Von Wim Dohrenbusch, ARD-Hörfunkstudio Den Haag
Es war ein vermutlich wohl kalkulierter Eklat, den Radko Mladic bei seinem Auftritt vor dem Jugoslawien-Tribunal inszenierte, und der mit seiner Verweisung aus dem Gerichtssaal endete. Eigentlich sollte der mutmaßliche Kriegsverbrecher zu den Anschuldigungen gegen ihn Stellung nehmen, stattdessen versuchte er, ein zynisches Spektakel zu veranstalten. "Nein, nein, ich höre nicht zu", rief er Richter Alphose Orie zu, der den Beschuldigten vergeblich zur Ordnung rief und ihn schließlich aus dem Saal verwies.
Mladic winkte grinsend und mit erhobenem Daumen ins Publikum, setze seine Baseballkappe über den Kopfhörer, wandte sich ab, wenn er sprechen sollte und fiel dem Richter immer wieder ins Wort. Ihm ging es um die Zulassung von zwei Verteidigern, die er erst Ende letzter Woche benannt hatte. Seinem Pflichtverteidiger hatte er dagegen das Wort verboten. So wollte der 69-Jährige offenbar eine Verlängerung der Anhörung erreichen. Genutzt hat es ihm nicht. Das Gericht wertete Mladics bizarren Auftritt als Plädoyer auf "nicht schuldig", so dass der Prozess nun planmäßig fortgesetzt werden kann.
Der frühere bosnisch-serbische Armeechef ist wegen Völkermords und Verbrechen gegen die Menschlichkeit, Folter, Vergewaltigung und Geiselnahme im Bosnien-Krieg zwischen 1992 und 1995 angeklagt. Hauptsächlich wird er für das Massaker von Srebenica verantwortlich gemacht, bei dem etwa 8000 Männer und Jungen ermordet wurden.
Für Munira Subasic war der Auftritt des so genannten Schlächters vom Balkan ein Schlag ins Gesicht. Sie ist eine der "Mütter von Srebenica" die vor dem Tribunal in Den Haag demonstrierten. "Ich bin hier, um dem Massenmörder nach 16 Jahren ins Gesicht zu sehen.
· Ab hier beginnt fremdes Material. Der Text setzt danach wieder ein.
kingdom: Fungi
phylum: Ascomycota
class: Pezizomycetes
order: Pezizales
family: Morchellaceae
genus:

Ich will sehen, ob er Reue zeigt und ob er überhaupt ein Gewissen hat." Subasic hat viele Freunde und Angehörige verloren und sucht immer noch die sterblichen Überreste ihres Mannes und ihres damals 18-jährigens Sohns.
Vertreten werden die "Mütter von Srebenica" durch den deutschen Anwalt Axel Hagedorn, der einen Zivilprozess gegen die Vereinten Nationen und den niederländischen Staat anstrengt, weil die holländischen Blauhelme damals dem Gemetzel angeblich tatenlos zugesehen hätten. Mit der Eröffnung des Strafverfahrens rechnet Hagedorn vorläufig nicht. "Es wird sechs Monate Pause sein, davon gehe ich aus. Wir werden erst 2012 mit dem Verfahren beginnen."
Mladic hat in seiner 15 Quadratmeter großen Zelle in Scheweningen also genug Zeit, um seinen nächsten Auftritt vor dem Tribunal vorzubereiten.